Art has always ignored boundaries; there are no guardrails that can stop change. Without question, music — the melodies, the lyrics, the performers — reflects that reality. Who could have predicted what the 21st century would bring to humankind? Technology comes flying at us so quickly that it is easy to see why we sometimes yearn to climb into a time capsule. We crave experiences that give us pause to relax, reflect and recover. Arceneaux delivers that, on vinyl, to his customers.

 

 

“I recently gifted a friend’s 10-year-old daughter a turntable and a Taylor Swift record for her birthday. I told her mother that it may change her life. That’s not an exaggeration, is it? What song were you listening to when you got your first kiss? Life-changing, wasn’t it?”

A Swiftie with her birthday present.

Arceneaux is blasting music onto Ryan Street. Today, it’s JD McPherson, who he will be seeing in concert later, in Lafayette. “He’s a guitarist with a voice and style that’s reminiscent of Little Richard. People passing by are drawn into the shop by the music coming out of it.”

Arceneaux realizes that if the powers-that-be can’t see what the past provides, we run the risk of losing the history and the romance of what music can still provide. 

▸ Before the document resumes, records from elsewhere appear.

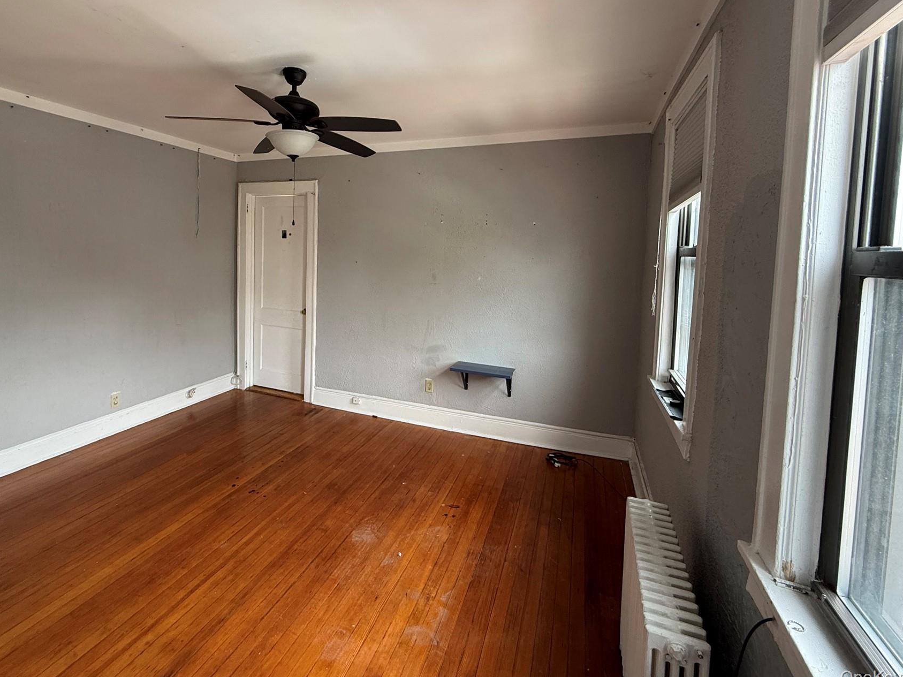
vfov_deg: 74.1
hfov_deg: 90.7
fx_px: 443
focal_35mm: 17
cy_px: 279
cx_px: 401
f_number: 2.2
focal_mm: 2.22
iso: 200
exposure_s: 1/99
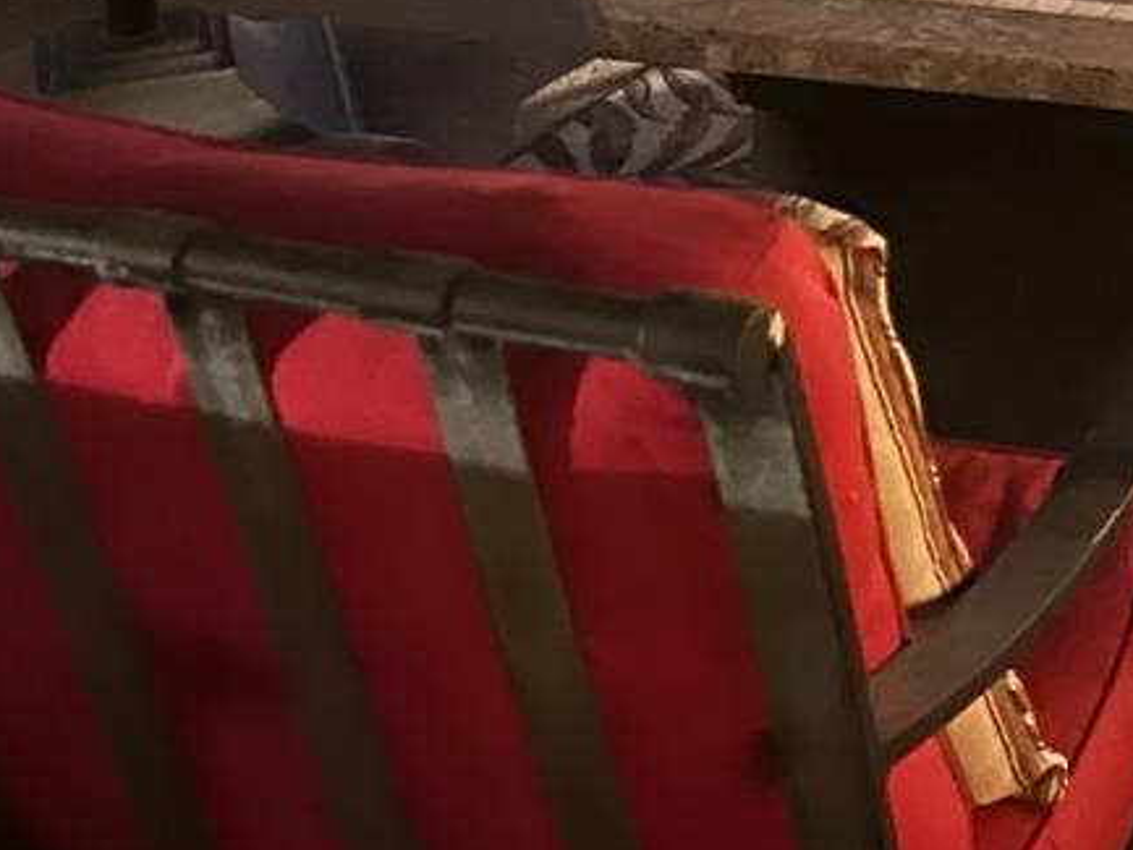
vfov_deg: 14.8
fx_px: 2947
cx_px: 1196
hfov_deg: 20.9
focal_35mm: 90
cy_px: -556
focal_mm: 5.7
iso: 1000
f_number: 1.5
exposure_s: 1/20
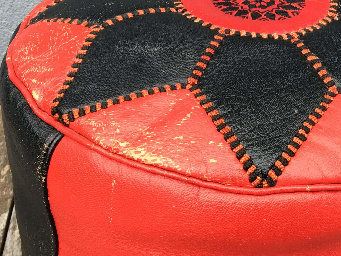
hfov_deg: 32.5
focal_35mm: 58
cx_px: 261
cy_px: 179
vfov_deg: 25.0
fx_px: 571
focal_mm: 4.15
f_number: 2.2
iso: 32
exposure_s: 1/40
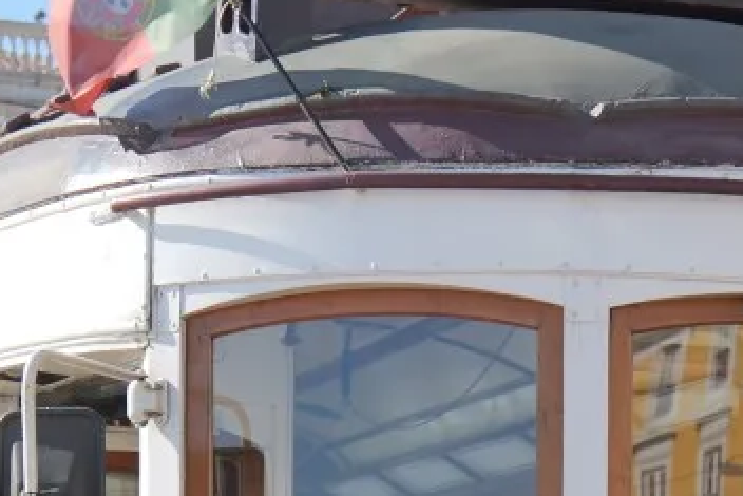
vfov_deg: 9.5
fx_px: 2849
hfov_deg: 14.6
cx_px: 756
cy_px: 876
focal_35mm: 138
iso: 100
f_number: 4.2
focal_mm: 30
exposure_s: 1/500
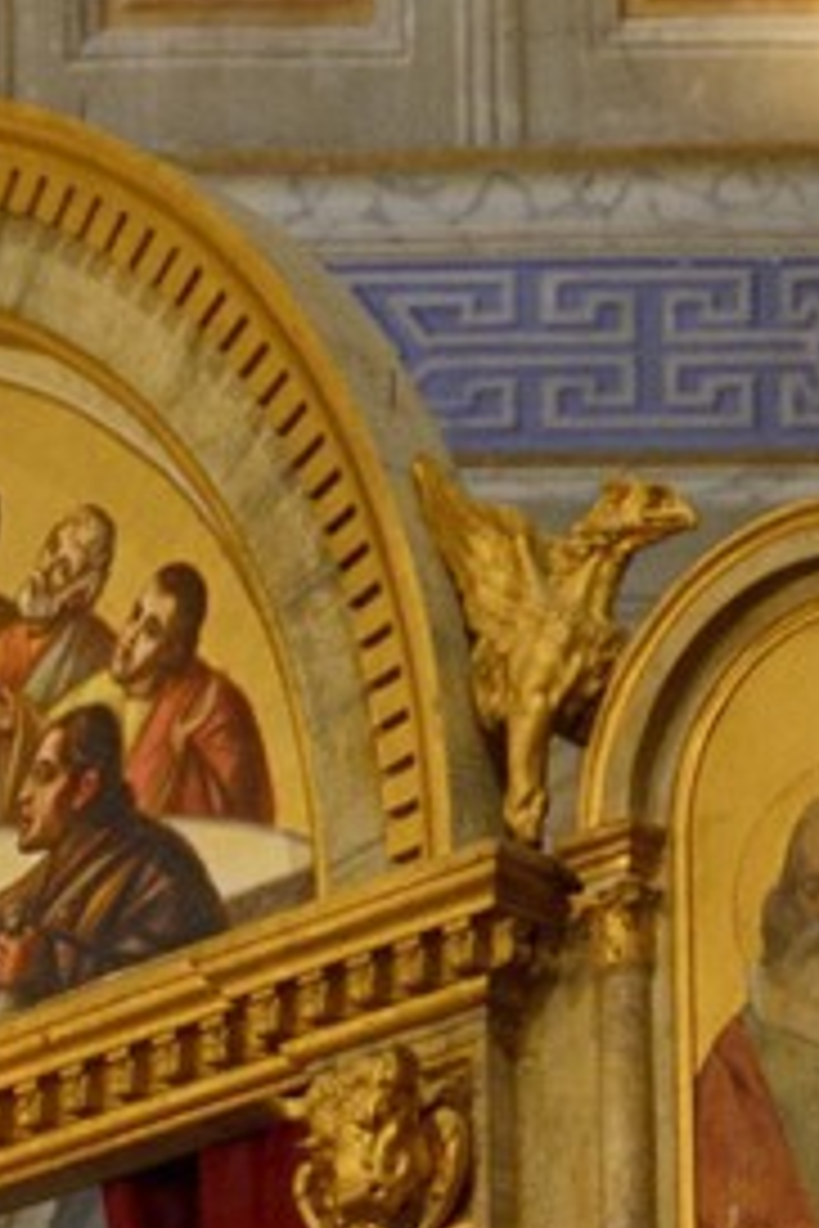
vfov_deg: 11.3
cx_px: -470
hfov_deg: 8.5
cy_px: 2730
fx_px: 5391
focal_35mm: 158
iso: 1600
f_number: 5
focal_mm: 27
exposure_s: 1/60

“Downtown Lake Charles was a ghost town when I came in the mid-90s,” he says. “For over 40 years, you could walk into my grandfather’s shop though, purchase an LP or 45, and leave with it in a paper bag. You’d get home, unwrap it from its plastic cover, pull that record out of its sleeve, and play it over and over until you wore out the grooves. That’s what we all did.”

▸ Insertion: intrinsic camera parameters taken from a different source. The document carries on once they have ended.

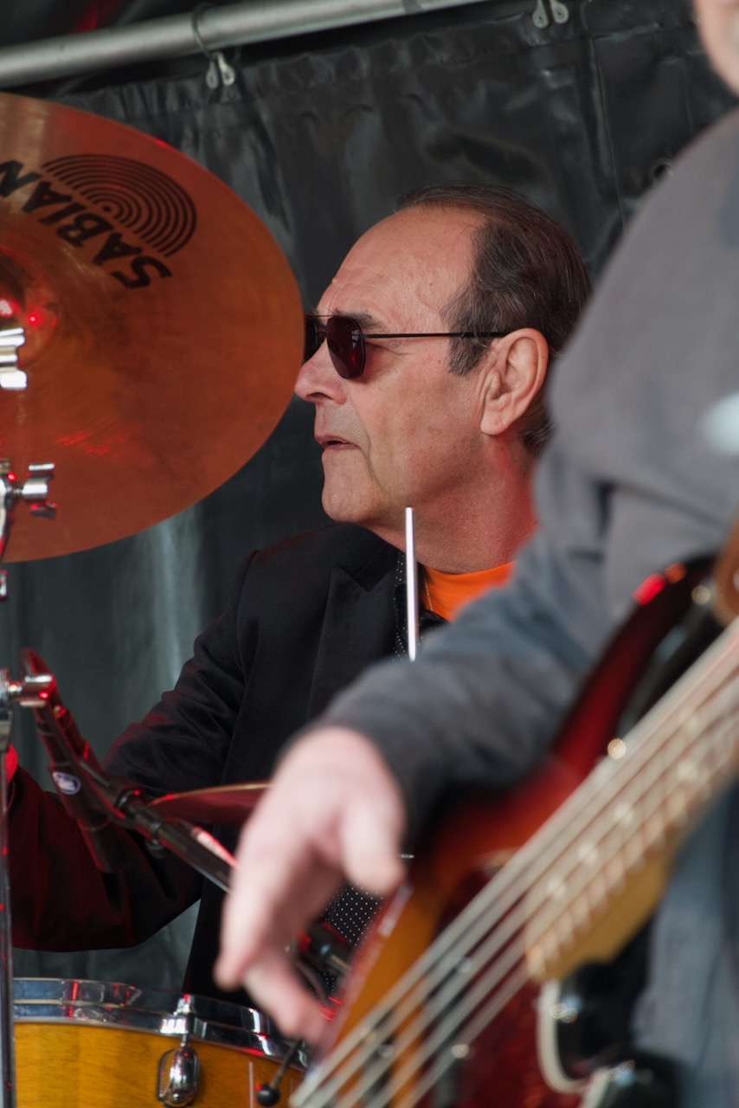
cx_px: 370
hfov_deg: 4.4
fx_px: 9540
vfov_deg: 6.6
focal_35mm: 310
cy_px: 554
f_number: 4
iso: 800
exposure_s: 1/250
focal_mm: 113.69
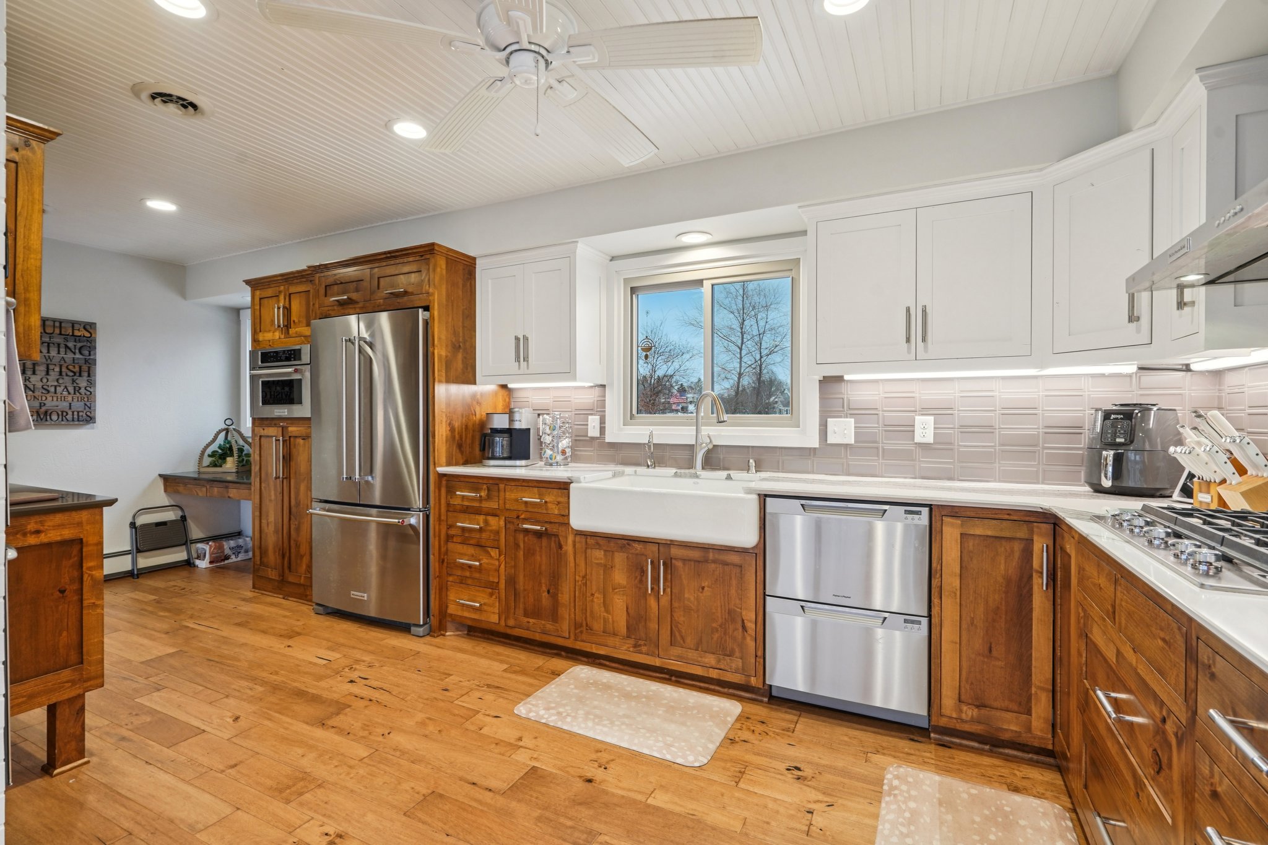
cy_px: 422
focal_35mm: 16
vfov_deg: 73.7
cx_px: 634
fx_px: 563
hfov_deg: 96.7
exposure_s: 1/15
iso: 400
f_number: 8
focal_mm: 16
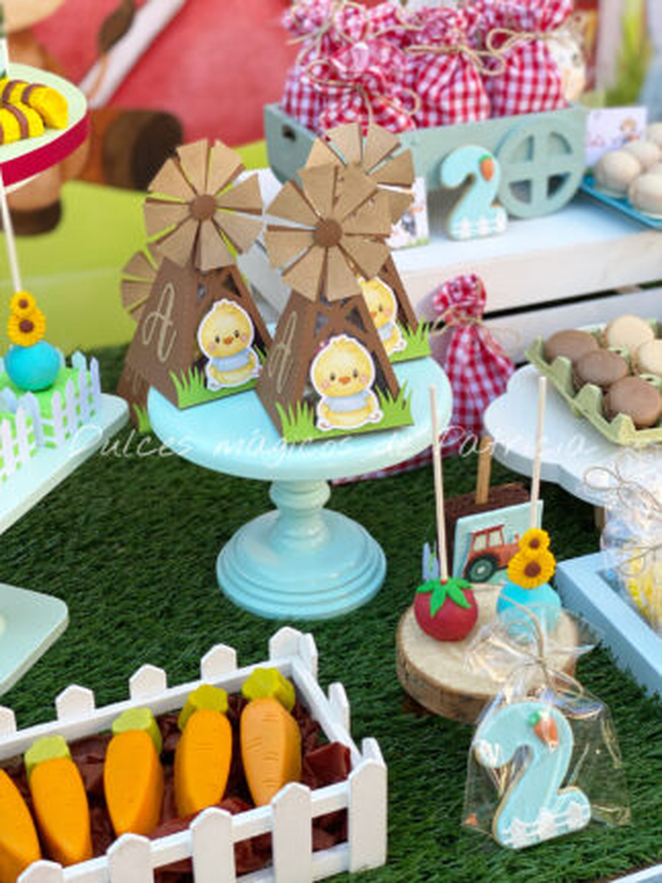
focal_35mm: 52
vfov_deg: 36.8
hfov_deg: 28.0
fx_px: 1327
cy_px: 442
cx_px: 331
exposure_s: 1/122
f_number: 2
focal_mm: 6
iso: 25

Arceneaux says the revitalization of downtown Lake Charles has been an ongoing quest ever since he returned. Despite hurricanes and other setbacks, he still believes it can continue to grow into a place where residents and tourists can shop, dine and remember what made it unique and lively. 

“It’s cultural and romantic pulse, alive and well once again,” Arceneaux says. “Just today, I had some Australian tourists come in. I would’ve loved to recommend that they visit an old local recording studio, with its building still intact, housing a retail shop and diner inside, with that smell. We lost that, but folks still want it. None of the places that were part of the SWLA musical roots still exist today. We’ve torn them down, demolished them. I’m just a middle-aged kid, a musician that still plays gigs, but one who wants that history to not be forgotten.”

What is it about the music from our past that fills us with a desire to hear, touch and, yes, even smell it? Was it the simplicity of the melodies, the truth hidden within its lyrics, or the stories behind the performers and their performances? For a visionary like Arceneaux, it’s all of the above, and then some.

“It’s seeing a kid, a teenager, who’s getting a record, or finding a record for the first time,” he says. “There’s that look of wonder on their face. You fold the cover out on your bed. You stare at the pictures as you play the music. You read about the artist. All that went away with the digital age. It became too easy — there’s no contact, no physicality to that whole experience anymore.

“That’s really what this is all about though, isn’t it? When you find music, it gives you an identity. It may even become your identity. It’s your first love when you think about it. I remember that first time for me; I still have my first record player. Double Fantasy by John and Yoko came out about a month before Lennon was killed. I was nine. When my grandfather gave it to me, he explained how much John had meant to everyone who loved his music. I played it non-stop for months. 

“Fifty-two years after the Beatles played their last live performance together in England, my Beatles band, Lucy In Disquise, played that same set on a rooftop, on the corner of Broad and Bilbo, right here in Lake Charles. So, when I say it’s going to change a kid’s life, it’s because it probably changed mine.”